À l'aube d'une nouvelle journée, nous emmenons les corps des contaminés dans au crématorium de Taran. Le fossoyeur, du même nom, nous a laissé les clés pour qu'on puisse s'en débarrasser en toute discrétion. Notre mission d'extermination doit rester secrète. Seuls une poignée d'habitants, sélectionnés selon des critères précis, sont au courant de nos activités. Ils font partie de l'élite de l'agence, appelés les nettoyeurs. Ils nous aident à cacher nos victimes et à faire disparaître les traces, les plus infimes soient-elles. En contrepartie, nous les rémunérons à la hauteur du double d'un salaire de cadre et les protégeons des forces de police. Souvent, ce sont eux qui les mènent au crématorium. Hélas, cette fois-ci, ils n'ont pas eu le temps d'effectuer cette sale besogne, car l'apparition de ces contaminés était anormale. Ils ont pu les ramener à la morgue, en nous laissant l'immense joie de nous occuper des trois cadavres.

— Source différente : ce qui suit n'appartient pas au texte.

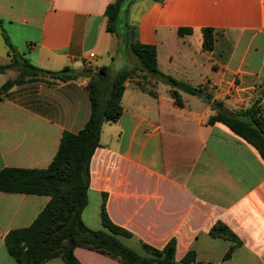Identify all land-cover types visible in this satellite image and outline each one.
I'll return each instance as SVG.
<instances>
[{
    "label": "crops",
    "instance_id": "obj_1",
    "mask_svg": "<svg viewBox=\"0 0 264 264\" xmlns=\"http://www.w3.org/2000/svg\"><path fill=\"white\" fill-rule=\"evenodd\" d=\"M113 1L0 0V65L11 61L5 35L15 54L45 71L108 73L97 62L104 56L112 61L123 49L126 64L116 73L135 66L121 39L106 31L104 11ZM123 23L135 42L155 46L161 73L202 88L230 111L245 108L256 87L264 88V0H131ZM178 29L192 32L178 36ZM203 29L214 30L211 51L202 49ZM136 81L124 83L119 119L101 127L83 226L103 230L105 196L111 223L132 235L119 241L139 254L141 243L161 250L174 239L177 262L192 251L205 264H264V162L226 127L208 125L211 111L201 99L179 92L178 107L168 86L149 80L153 97ZM87 82L25 83L2 95L0 171L49 166L62 134H76L89 118ZM49 201L0 192V264H19L4 237L30 226ZM218 225L235 239L211 236ZM74 256L80 264H120L82 247ZM44 264L64 263L54 258Z\"/></svg>",
    "mask_w": 264,
    "mask_h": 264
},
{
    "label": "trees",
    "instance_id": "obj_2",
    "mask_svg": "<svg viewBox=\"0 0 264 264\" xmlns=\"http://www.w3.org/2000/svg\"><path fill=\"white\" fill-rule=\"evenodd\" d=\"M129 1L131 0H114L104 11L106 31L117 40L121 39L128 28L123 23V14ZM191 32L190 29H178L177 35L183 36ZM213 33L212 29L201 30L204 51L212 50ZM133 36L131 30L126 47L135 58L136 65H127L112 78H108L106 68H101L94 75H90V70L85 68L81 71L63 68L57 72L36 68L15 54L3 35L11 61L0 65V74L11 69L16 71L17 76L0 87V102L2 95L17 85L33 82L56 85L78 77L88 78L86 88L90 102V114L85 126L76 134H62L57 152L46 169L9 168L0 171V192L50 198L30 226L9 231L4 237L7 253L19 264H44L54 258H60L64 264H80L74 256L76 247L105 255L120 264H205L196 262L192 251L177 262L174 258V239L169 240L161 250L141 243L142 254L123 245L119 238L130 239L132 235L111 223L105 211V196L100 205V223L103 230H89L81 222V213L87 204L90 160L99 147L102 125L113 123L121 116L120 101L124 83L128 80L137 79L136 87L153 97L155 94L149 88V80L168 86L169 95L178 107L183 105L179 92L201 99L211 111L207 124L217 123L226 127L254 148L264 162V88L256 87L253 98L245 108L230 111L221 102L213 100L202 88L189 86L161 73L157 67L155 46L135 42ZM210 235L235 239L221 225L211 229ZM234 248L235 246L228 250L225 258L231 255Z\"/></svg>",
    "mask_w": 264,
    "mask_h": 264
},
{
    "label": "rangeland",
    "instance_id": "obj_3",
    "mask_svg": "<svg viewBox=\"0 0 264 264\" xmlns=\"http://www.w3.org/2000/svg\"><path fill=\"white\" fill-rule=\"evenodd\" d=\"M134 60H135V58H134ZM97 63L98 64L104 63L106 65V67H108V69H109V72L107 73V77L112 78L113 72L116 73V70L121 69L122 65L126 64L125 49L120 51L119 55H115V57L112 61L107 56H104L102 58V60H99ZM16 76H17V73L15 70H11V69L7 70L5 75H0V80H1L0 83H4L5 81H8V80H13L16 78ZM90 206L92 207V205H90ZM91 207H89V208H91ZM88 210H91V209H88Z\"/></svg>",
    "mask_w": 264,
    "mask_h": 264
},
{
    "label": "water",
    "instance_id": "obj_4",
    "mask_svg": "<svg viewBox=\"0 0 264 264\" xmlns=\"http://www.w3.org/2000/svg\"><path fill=\"white\" fill-rule=\"evenodd\" d=\"M130 28H127L124 32V34L121 37V43L126 47L128 45V42L130 40Z\"/></svg>",
    "mask_w": 264,
    "mask_h": 264
},
{
    "label": "built area",
    "instance_id": "obj_5",
    "mask_svg": "<svg viewBox=\"0 0 264 264\" xmlns=\"http://www.w3.org/2000/svg\"><path fill=\"white\" fill-rule=\"evenodd\" d=\"M89 58H93V55H90Z\"/></svg>",
    "mask_w": 264,
    "mask_h": 264
}]
</instances>
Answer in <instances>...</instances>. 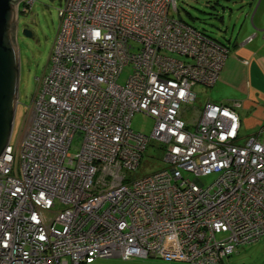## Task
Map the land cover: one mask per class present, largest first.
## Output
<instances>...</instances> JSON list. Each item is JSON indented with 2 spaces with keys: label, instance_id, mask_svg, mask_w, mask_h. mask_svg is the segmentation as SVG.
<instances>
[{
  "label": "built area",
  "instance_id": "1",
  "mask_svg": "<svg viewBox=\"0 0 264 264\" xmlns=\"http://www.w3.org/2000/svg\"><path fill=\"white\" fill-rule=\"evenodd\" d=\"M176 12L177 0L62 2L48 71L0 156V264H225L264 235V125L240 142L236 111L206 101L189 128L180 106L216 83L228 50ZM136 111L150 135L131 129ZM152 139L165 166L130 175Z\"/></svg>",
  "mask_w": 264,
  "mask_h": 264
},
{
  "label": "rangeland",
  "instance_id": "2",
  "mask_svg": "<svg viewBox=\"0 0 264 264\" xmlns=\"http://www.w3.org/2000/svg\"><path fill=\"white\" fill-rule=\"evenodd\" d=\"M64 0H33L29 10L18 16V32L16 36L20 51V81L19 94L14 125L10 143L13 146L19 141L28 106L36 89V78L48 71V60L55 35L59 27L58 8ZM258 0H177L180 18L196 30L222 44H228V39L235 36L250 17ZM23 28L32 32L31 37L22 33ZM173 57L188 61V58L168 53ZM131 73V66L125 65L118 76V83L125 85ZM196 99L190 104H181L182 119L190 129H194L193 122L197 119L205 102L214 93L215 87L201 84L193 86ZM131 129L135 132L150 135L154 126L153 118L142 112L133 113L130 120ZM79 146L78 139H74L69 151L75 153ZM160 143L152 139L143 154L136 171L130 175L143 176L155 172L165 166L163 153L159 149ZM214 174L201 177L208 184L214 179ZM226 234L219 235V238ZM225 264H264V235L256 242L239 245L237 250L224 259ZM91 264H191L183 261H167L158 258L103 257L97 258Z\"/></svg>",
  "mask_w": 264,
  "mask_h": 264
},
{
  "label": "crops",
  "instance_id": "3",
  "mask_svg": "<svg viewBox=\"0 0 264 264\" xmlns=\"http://www.w3.org/2000/svg\"><path fill=\"white\" fill-rule=\"evenodd\" d=\"M223 45L227 57L207 101L236 111L243 142L264 125V0H258L250 22Z\"/></svg>",
  "mask_w": 264,
  "mask_h": 264
},
{
  "label": "water",
  "instance_id": "4",
  "mask_svg": "<svg viewBox=\"0 0 264 264\" xmlns=\"http://www.w3.org/2000/svg\"><path fill=\"white\" fill-rule=\"evenodd\" d=\"M21 0H0V156L12 136L20 81V51L18 32V7ZM31 37L32 32L23 28Z\"/></svg>",
  "mask_w": 264,
  "mask_h": 264
},
{
  "label": "trees",
  "instance_id": "5",
  "mask_svg": "<svg viewBox=\"0 0 264 264\" xmlns=\"http://www.w3.org/2000/svg\"><path fill=\"white\" fill-rule=\"evenodd\" d=\"M20 13H21V11H20ZM205 35V34H204ZM205 36H207V35H205ZM208 37V36H207ZM210 38V37H209ZM218 43H220V42H218ZM220 44H222V43H220ZM223 45V44H222Z\"/></svg>",
  "mask_w": 264,
  "mask_h": 264
}]
</instances>
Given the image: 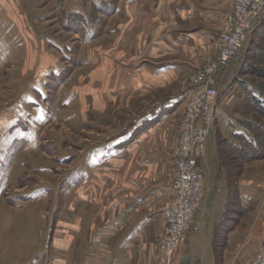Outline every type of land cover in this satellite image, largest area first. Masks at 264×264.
<instances>
[{
	"label": "rangeland",
	"instance_id": "obj_1",
	"mask_svg": "<svg viewBox=\"0 0 264 264\" xmlns=\"http://www.w3.org/2000/svg\"><path fill=\"white\" fill-rule=\"evenodd\" d=\"M16 1L17 24L0 13V117L13 116L6 130L0 132V264H49L54 235L60 233L65 213L75 207V179L90 172L93 164L89 156L94 146L109 136H118L121 127L123 130L129 126L153 103L180 90L186 93L195 77L194 70L213 59L226 16L212 35L215 51L212 47L196 57V68L182 80L146 93L137 91L130 81L132 85L125 95L113 98L111 92L125 77L100 79L101 60L84 67L83 59L92 53L115 58L111 49L116 52V41L123 49L120 62H131V67L139 62L130 59L132 50L151 29L145 34L132 32L128 20L113 14V6L122 0ZM236 1L229 3L228 10ZM81 2L85 3L84 12L70 11L82 8ZM263 19L264 15L250 32L236 68L235 63L230 65L231 60L218 75L219 112L214 138L202 164L204 167L208 163L211 149L213 157L204 173L207 177L215 173L216 186L209 184L213 190L191 220L192 226L195 219L198 221L203 233L211 232L212 245L204 264H264V102L259 105L252 97L253 92L264 99V77L259 75L264 72ZM138 22L141 27L146 23ZM124 28L130 36L124 34ZM112 29L118 30L116 34ZM228 67L231 70L227 71ZM253 69L257 72L252 73ZM93 73L96 77L89 79ZM182 114L156 129L139 153L147 155L153 141L171 131L176 132L177 139ZM166 139L169 146L173 137ZM215 151L221 158L218 168ZM171 152L164 160L167 173ZM107 197L100 200L101 207L112 198ZM71 212L75 215L74 210ZM40 213L45 214L43 220L34 217L24 224V218ZM48 215L55 225L49 242ZM163 217L158 249L170 264L173 253L189 235L171 249L163 248L161 239L168 226ZM206 223L208 229H204ZM73 241L77 243L76 236ZM21 244L23 252L19 251ZM210 256L212 262L208 261ZM204 257H200V264Z\"/></svg>",
	"mask_w": 264,
	"mask_h": 264
},
{
	"label": "crops",
	"instance_id": "obj_2",
	"mask_svg": "<svg viewBox=\"0 0 264 264\" xmlns=\"http://www.w3.org/2000/svg\"><path fill=\"white\" fill-rule=\"evenodd\" d=\"M231 1L122 0L121 4L113 6L112 13L128 20L132 32L145 34L151 29L130 55L132 61L139 62L131 67V62H120L124 56L123 49L115 41L113 46L116 52L111 49L115 58L103 53L93 56L92 53L83 59L84 67L94 66L101 60L100 79L125 77L111 92L113 98L124 96L132 84L133 88L137 87V91L142 93L155 88H166L174 81L182 80L196 68L193 64L196 57L212 47L213 52L215 51L212 35L221 27L219 25L226 16ZM17 3L16 0H0V13L16 24ZM80 4L82 8L70 11L84 12L85 3ZM142 20L146 23L141 27L142 23L138 21ZM112 30L115 34L118 31ZM122 30L130 36L129 30ZM236 62L233 60L230 65L235 63L233 66L236 67ZM57 67L58 65L55 68ZM94 77L95 73L89 79ZM77 94L82 95L79 92ZM87 98L89 99L88 96ZM185 98V91L180 90L165 100L153 103L145 112L137 115L129 126L123 130L121 127L118 136H109L94 146L89 156L90 163L93 164L90 172H83L80 174L82 176L77 175L75 179V207L68 209L65 213L67 216L59 224L63 227L59 234L54 235L55 242L48 255L49 264H169L160 254L158 242L164 224L163 209L173 201L175 194L169 174L173 158L170 156L168 173L165 167L167 160H164L174 144H177L176 132L171 131L168 135H161L159 140L155 139L154 146L147 155L139 152L149 143L147 141L156 129L183 111ZM12 118L0 117V132L3 128L6 130ZM23 133L25 136V131ZM169 135H172L173 140L167 146L166 136ZM207 157L208 163L200 167L204 171L213 157L211 149ZM167 175L168 180H165ZM214 177L215 173L212 176L210 173L207 184L215 187ZM107 194V200L112 198L101 207L100 200ZM63 209L65 212L66 207ZM44 215L40 213L27 216L23 220L24 224L34 217L43 220ZM48 220L50 226L47 242L55 231L54 220L49 215ZM197 222L195 219L188 239L178 246L170 264H200V257L205 254L204 264L206 251L212 245V237L211 232L203 233ZM205 226L204 229H208L207 223ZM58 230L56 228V232ZM75 236L77 243L73 241ZM21 249L22 244L19 251L23 252ZM208 261L212 262L213 257H208Z\"/></svg>",
	"mask_w": 264,
	"mask_h": 264
},
{
	"label": "built area",
	"instance_id": "obj_3",
	"mask_svg": "<svg viewBox=\"0 0 264 264\" xmlns=\"http://www.w3.org/2000/svg\"><path fill=\"white\" fill-rule=\"evenodd\" d=\"M228 11L213 59L194 70L195 77L186 88L178 142L169 171L176 196L163 212L168 226L161 246L166 249H171L188 235L193 216L213 190L200 167L205 163L210 139L215 134L214 122L220 103L218 75L231 60L240 57L253 24L264 13V0H237Z\"/></svg>",
	"mask_w": 264,
	"mask_h": 264
},
{
	"label": "trees",
	"instance_id": "obj_4",
	"mask_svg": "<svg viewBox=\"0 0 264 264\" xmlns=\"http://www.w3.org/2000/svg\"><path fill=\"white\" fill-rule=\"evenodd\" d=\"M263 15H264V13H262V15L257 19V21L253 24V28H252V33H253V31H254V29L256 28V24H258V23H260L261 21H262V17H263ZM264 20V19H263ZM264 22V21H263ZM241 58V57H240ZM241 60V59H240ZM240 60H238L237 62H236V66H237V64H238V62L240 61ZM236 68V67H235ZM250 68V67H249ZM250 69H252V68H250ZM249 72H251V71H249ZM257 72V69H253V71H252V73H256ZM259 75H261L262 77H264V72H261V73H259ZM242 81V80H241ZM252 97L254 96L256 99L255 100H257V101H255V103H257V104H262L264 101H260V97L258 96V95H255L253 92H252ZM261 96H263L262 95V93H261ZM261 100H264V99H261ZM262 102V103H261ZM264 108V107H263ZM239 134H241V133H239ZM242 135H244V134H242ZM242 138L244 139V140H246V141H250V140H248L247 139V137L244 135V136H242ZM249 143H252L251 141L249 142ZM217 145H216V151H217V146H218V143H216ZM216 151H215V155H216V158H217V168L218 167H220L219 166V161L221 162V158L218 156V152H217V154H216Z\"/></svg>",
	"mask_w": 264,
	"mask_h": 264
}]
</instances>
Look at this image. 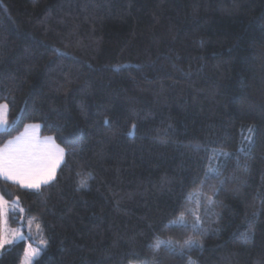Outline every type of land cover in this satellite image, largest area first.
Wrapping results in <instances>:
<instances>
[{
  "label": "trees",
  "instance_id": "1",
  "mask_svg": "<svg viewBox=\"0 0 264 264\" xmlns=\"http://www.w3.org/2000/svg\"><path fill=\"white\" fill-rule=\"evenodd\" d=\"M3 104L0 147L39 124L65 152L36 191L0 180L34 264H264V0H0Z\"/></svg>",
  "mask_w": 264,
  "mask_h": 264
},
{
  "label": "snow or ice",
  "instance_id": "2",
  "mask_svg": "<svg viewBox=\"0 0 264 264\" xmlns=\"http://www.w3.org/2000/svg\"><path fill=\"white\" fill-rule=\"evenodd\" d=\"M4 109L7 105L0 106ZM10 128L8 121L6 119V113L0 112V132H6ZM40 128L39 124L27 125L25 128V135L28 133H35ZM249 131L253 129L249 128ZM53 138L48 137L46 141H51ZM20 140L18 137L16 141H8V143L0 149V177L6 180L12 181L15 184H19L22 188L28 189H40L41 185H46L50 181L54 180L57 169L60 167L64 160V149L56 146L55 151L48 152L47 154L37 155L35 153H26L14 145ZM248 143L252 142V138H247ZM241 148L239 151H243ZM221 155H229L228 153H221ZM217 173L213 170L208 175H216ZM87 187V179H81L79 181V188ZM203 187V185H201ZM4 194H0V218H4L9 211V201L4 199ZM215 194V193H213ZM214 203L212 196L207 197V206L210 208ZM21 213L24 209H20ZM186 212L191 213L190 209H185ZM207 211V208L205 209ZM194 216V222L191 224V228L195 232H201L202 218L192 213ZM181 223L187 228L189 225L184 221V214L180 217ZM206 234V233H202ZM18 238H22L20 233H17ZM15 242L14 239H7L4 235L0 234V251L6 250V246H11ZM164 245L170 252L175 255L183 256L187 251H191L194 248H202L203 244L201 241L190 238L185 240L182 244L178 246H173L171 241H159L157 240L152 247L153 251H159L161 246ZM46 247V243L39 249L33 250L31 252L25 249L24 258L22 264H34V261L39 258L41 252ZM178 247V250H177ZM189 264H192L190 261Z\"/></svg>",
  "mask_w": 264,
  "mask_h": 264
},
{
  "label": "rangeland",
  "instance_id": "3",
  "mask_svg": "<svg viewBox=\"0 0 264 264\" xmlns=\"http://www.w3.org/2000/svg\"><path fill=\"white\" fill-rule=\"evenodd\" d=\"M3 105H0V106H3ZM0 112L6 113V119H7V108L4 109L0 107ZM40 130H41V126L39 130L36 131L35 133H28L24 135L23 142L26 144H31L32 148L35 149V151L37 150V155L47 154L48 152L55 151L56 146H59V145L55 142L54 139H52L51 141H46V138L48 137H42L40 135ZM32 148L31 146H27V149H29L30 153H33L31 150ZM59 148L61 147L59 146ZM58 170L59 168L57 169V171ZM57 171H56V174H57ZM56 174H55V177H56ZM53 181L54 180L50 181L48 184H50ZM42 186H45V185H41V187ZM20 188L24 190H30V191L37 190V189H28V188H22V187ZM4 199L7 200L6 198ZM8 201H9V205H8L9 211L4 218H0V234L4 235L7 239L15 238L14 244L19 243L21 241H26L28 243L27 249L29 252L41 248L45 243L42 240V236L40 234V227L35 221V219L26 217L25 211L21 213L20 209H23V208L20 206V203L17 198L13 200H8ZM10 218L16 219V222H13L14 224H16L15 226L11 225L12 223H11ZM17 233H20L22 235V238H18ZM7 247H10V246H6V248Z\"/></svg>",
  "mask_w": 264,
  "mask_h": 264
},
{
  "label": "crops",
  "instance_id": "4",
  "mask_svg": "<svg viewBox=\"0 0 264 264\" xmlns=\"http://www.w3.org/2000/svg\"><path fill=\"white\" fill-rule=\"evenodd\" d=\"M26 128V127H25ZM25 128L24 130L16 137H14L13 139L9 140V141H16V139L19 137L20 140L14 145V147L18 148L19 150L23 151V152H26V153H30L29 149H27V146H31L32 148V145L31 144H26L23 142V137L25 135ZM37 135V134H36ZM39 136V135H38ZM8 143V141L5 143V145ZM5 145H3L2 147H0V149H2ZM33 153L37 154V150L35 151V149H31ZM64 161V160H63ZM63 163V162H62ZM62 165V164H61ZM61 167V166H60ZM59 167V168H60ZM58 172V171H57ZM0 180H3L5 182H8V183H11V184H14V185H17L19 187H21L19 184H15L13 183L12 181H9V180H6L5 178L1 177Z\"/></svg>",
  "mask_w": 264,
  "mask_h": 264
}]
</instances>
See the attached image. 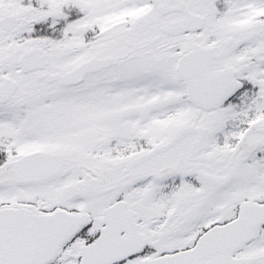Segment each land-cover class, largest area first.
<instances>
[{
    "label": "snow or ice",
    "instance_id": "1",
    "mask_svg": "<svg viewBox=\"0 0 264 264\" xmlns=\"http://www.w3.org/2000/svg\"><path fill=\"white\" fill-rule=\"evenodd\" d=\"M0 264H264V0H0Z\"/></svg>",
    "mask_w": 264,
    "mask_h": 264
}]
</instances>
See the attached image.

Cela va faire deux heures que nous sommes dans la chambre de crémation. La lumière artificielle se reflète sur le banc en bois de pin, sur lequel je suis assise. Mon regard se pose sur mon père et River, occupés à transférer le troisième corps du brancard sur un tapis roulant qui l'emmène vers des flammes, sorties d'un immense four.

Mon frère m'a taquiné sur le fait que je pouvais ouvrir mon propre commerce avec le don que je possède. C'est hors de question ! Si quelqu'un venait à le savoir... Je n'ai pas envie de devenir un sujet d'expérience.

La silhouette ombrageuse de mon pire cauchemar traverse mon esprit.

"Respire. Ne te laisse pas submerger par ses mauvais souvenirs. Tu n'es plus la même qu'à cette époque." me réconforte la voix dans mon crâne.

Je respire difficilement.

— Chiara, m'interpelle mon père d'un ton inquiet.

Je me lève du banc.

— Tout va bien papa, j'ai juste envie de prendre l'air, lui réponds-je avant que mes pas quittent la pièce.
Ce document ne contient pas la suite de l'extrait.